De plus, il importe de signaler ici la consonance unique d’un tel axe d’étude dans le cas de Nerval, dans la mesure où celui-ci développe lui-même une réflexion très singulière autour de la question du platonisme (sans pourtant la rapporter toujours aussi clairement et directement à ce concept) : sa pensée de l’histoire occidentale, ainsi que la manière dont il se représente sa propre formation intellectuelle et imaginaire, y sont intimement liées.
Entreprendre l’exploration du platonisme nervalien implique donc de rassembler la manière dont l’auteur pense cet héritage protéiforme et diffus et les continuités et identités que nous, critiques littéraires contemporains, percevons exister entre cet ensemble et l’oeuvre de l’auteur. C’est pourquoi la première tâche de notre étude a consisté à reconstituer un aspect du contexte historico-culturel, intellectuel, scientifique et artistique de l’époque de Nerval afin de comprendre comment on perçoit alors le platonisme. Cela nous a fourni le socle nécessaire à l’ébauche de ce que Nerval lui-même en connaît, selon ce contexte, ainsi que sa propre formation intellectuelle. Ces étapes ont constitué la condition d’une étude pertinente de la poétique et de la pensée de Nerval dans la perspective qui nous occupe.

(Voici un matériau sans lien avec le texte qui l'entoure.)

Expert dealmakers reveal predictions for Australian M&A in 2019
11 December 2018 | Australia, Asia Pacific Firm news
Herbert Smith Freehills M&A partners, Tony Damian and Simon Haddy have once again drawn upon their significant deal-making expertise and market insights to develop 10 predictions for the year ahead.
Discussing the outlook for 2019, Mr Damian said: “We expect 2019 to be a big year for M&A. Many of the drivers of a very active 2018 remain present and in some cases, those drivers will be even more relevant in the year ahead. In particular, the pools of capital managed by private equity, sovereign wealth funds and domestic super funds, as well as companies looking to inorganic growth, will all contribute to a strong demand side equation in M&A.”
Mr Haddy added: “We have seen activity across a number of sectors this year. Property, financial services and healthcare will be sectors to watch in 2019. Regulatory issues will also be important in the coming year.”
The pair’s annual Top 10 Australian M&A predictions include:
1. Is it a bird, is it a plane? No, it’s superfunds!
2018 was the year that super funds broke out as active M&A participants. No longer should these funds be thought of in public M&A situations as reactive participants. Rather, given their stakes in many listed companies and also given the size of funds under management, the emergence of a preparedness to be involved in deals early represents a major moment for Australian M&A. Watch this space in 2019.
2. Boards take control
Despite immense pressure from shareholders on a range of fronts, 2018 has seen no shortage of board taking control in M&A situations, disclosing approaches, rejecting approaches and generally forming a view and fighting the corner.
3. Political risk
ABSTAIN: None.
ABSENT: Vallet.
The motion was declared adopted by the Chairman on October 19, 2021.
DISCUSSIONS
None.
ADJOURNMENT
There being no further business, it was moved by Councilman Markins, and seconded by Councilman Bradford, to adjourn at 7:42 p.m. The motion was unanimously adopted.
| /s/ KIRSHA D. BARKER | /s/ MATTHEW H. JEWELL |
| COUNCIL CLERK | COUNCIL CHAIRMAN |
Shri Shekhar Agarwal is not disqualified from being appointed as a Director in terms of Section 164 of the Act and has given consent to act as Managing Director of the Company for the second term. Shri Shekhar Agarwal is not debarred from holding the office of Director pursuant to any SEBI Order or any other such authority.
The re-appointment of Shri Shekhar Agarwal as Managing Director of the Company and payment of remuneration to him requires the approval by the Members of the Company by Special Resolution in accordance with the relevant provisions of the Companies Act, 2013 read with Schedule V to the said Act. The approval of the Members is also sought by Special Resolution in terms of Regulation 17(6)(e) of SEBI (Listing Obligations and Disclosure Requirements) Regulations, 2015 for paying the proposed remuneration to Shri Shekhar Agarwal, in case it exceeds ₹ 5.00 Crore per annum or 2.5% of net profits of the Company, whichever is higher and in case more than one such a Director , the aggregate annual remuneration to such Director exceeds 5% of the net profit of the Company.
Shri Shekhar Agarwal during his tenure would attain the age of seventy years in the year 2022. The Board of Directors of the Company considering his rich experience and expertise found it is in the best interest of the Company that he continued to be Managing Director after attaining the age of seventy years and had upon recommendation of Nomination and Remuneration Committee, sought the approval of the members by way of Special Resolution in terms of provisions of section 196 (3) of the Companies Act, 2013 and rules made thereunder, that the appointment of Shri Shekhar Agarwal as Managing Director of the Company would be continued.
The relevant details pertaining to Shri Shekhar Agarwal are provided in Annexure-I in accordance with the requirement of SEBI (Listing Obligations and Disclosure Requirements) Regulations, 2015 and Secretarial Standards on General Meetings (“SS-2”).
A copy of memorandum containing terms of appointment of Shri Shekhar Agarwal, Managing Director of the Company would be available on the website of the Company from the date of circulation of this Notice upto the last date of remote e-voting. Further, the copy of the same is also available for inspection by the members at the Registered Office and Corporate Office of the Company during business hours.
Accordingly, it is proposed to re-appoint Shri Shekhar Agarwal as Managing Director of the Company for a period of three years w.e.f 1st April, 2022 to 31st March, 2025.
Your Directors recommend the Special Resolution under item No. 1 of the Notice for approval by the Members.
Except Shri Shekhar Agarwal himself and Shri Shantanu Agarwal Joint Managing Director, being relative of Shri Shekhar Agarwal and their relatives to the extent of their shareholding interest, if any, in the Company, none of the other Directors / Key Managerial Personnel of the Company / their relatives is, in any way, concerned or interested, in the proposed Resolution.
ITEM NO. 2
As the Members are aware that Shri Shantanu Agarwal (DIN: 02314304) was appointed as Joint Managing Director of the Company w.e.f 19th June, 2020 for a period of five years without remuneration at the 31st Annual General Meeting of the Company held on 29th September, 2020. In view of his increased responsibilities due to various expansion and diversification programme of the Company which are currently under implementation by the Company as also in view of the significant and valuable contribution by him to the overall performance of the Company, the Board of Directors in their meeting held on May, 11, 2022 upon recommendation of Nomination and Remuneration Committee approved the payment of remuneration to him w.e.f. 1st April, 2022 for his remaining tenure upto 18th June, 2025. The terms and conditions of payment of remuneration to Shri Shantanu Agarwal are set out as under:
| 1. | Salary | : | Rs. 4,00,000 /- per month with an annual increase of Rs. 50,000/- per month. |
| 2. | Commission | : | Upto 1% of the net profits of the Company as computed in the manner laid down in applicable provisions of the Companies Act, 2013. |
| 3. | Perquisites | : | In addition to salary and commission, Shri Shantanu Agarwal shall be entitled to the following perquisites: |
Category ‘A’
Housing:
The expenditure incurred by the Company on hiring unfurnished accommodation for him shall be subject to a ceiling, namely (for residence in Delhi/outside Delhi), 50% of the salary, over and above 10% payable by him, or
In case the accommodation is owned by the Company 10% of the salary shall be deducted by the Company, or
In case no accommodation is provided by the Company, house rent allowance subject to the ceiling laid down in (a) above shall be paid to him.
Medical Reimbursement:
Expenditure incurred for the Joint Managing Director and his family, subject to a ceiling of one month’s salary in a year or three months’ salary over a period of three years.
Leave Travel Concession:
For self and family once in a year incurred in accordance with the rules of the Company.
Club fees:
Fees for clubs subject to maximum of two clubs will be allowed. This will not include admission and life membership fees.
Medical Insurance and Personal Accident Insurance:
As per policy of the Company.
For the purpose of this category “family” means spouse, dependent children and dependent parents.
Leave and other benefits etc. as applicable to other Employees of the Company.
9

Nous nous sommes attaché à décrire la place qu’occupent dans la pensée de Nerval le platonisme et ses ramifications au fil de l’histoire des idées, en décrivant, à partir de l’ensemble de l’oeuvre, la manière dont l’auteur conçoit l’histoire des idées occidentales. Nous avons ainsi mis en évidence la place centrale qu’occupe la tradition platonicienne au fil de la transmission ininterrompue, d’âge en âge, de savoirs sacraux et originaires. Le platonisme s’établit comme la trame autour de laquelle se tisse, dans la pensée de Nerval, une esquisse de philosophie pérenne conservant un savoir premier, révélé et sacré.
Nous avons ensuite voulu décrire dans quelle mesure une série de thèmes centraux dans l’oeuvre de Nerval reflètent diversement les grands agencements sur le fondement desquels le platonisme modélise la réalité. Parmi ces agencements, l’idée principale est celle d’une tension d’ordre métaphysique opposant chez Nerval dispersion et unité, finitude et persistance, rupture et continuité, sacré et prosaïque. Ce schème fondamental s’exprime dans l’opposition entre deux ordres du monde, l’un funeste dont on subit le joug, et le second lumineux vers lequel on s’efforce de tendre. On reconnait ici l’origine platonicienne de ce motif d’un double niveau de réalité opposant l’obscurité et l’absurdité des apparences à l’ordre et à l’intelligibilité du monde supérieur. Dans la perspective de la dualité profonde déterminant l’expérience nervalienne du monde, le motif de l’initiation mystérique, comme renaissance et régénération de l’existence humaine, se charge de sens. Au-delà d’une simple référence littéraire et païenne, le poète perçoit certainement dans le processus initiatique l’expression d’une conquête de la vie divine et du monde idéal.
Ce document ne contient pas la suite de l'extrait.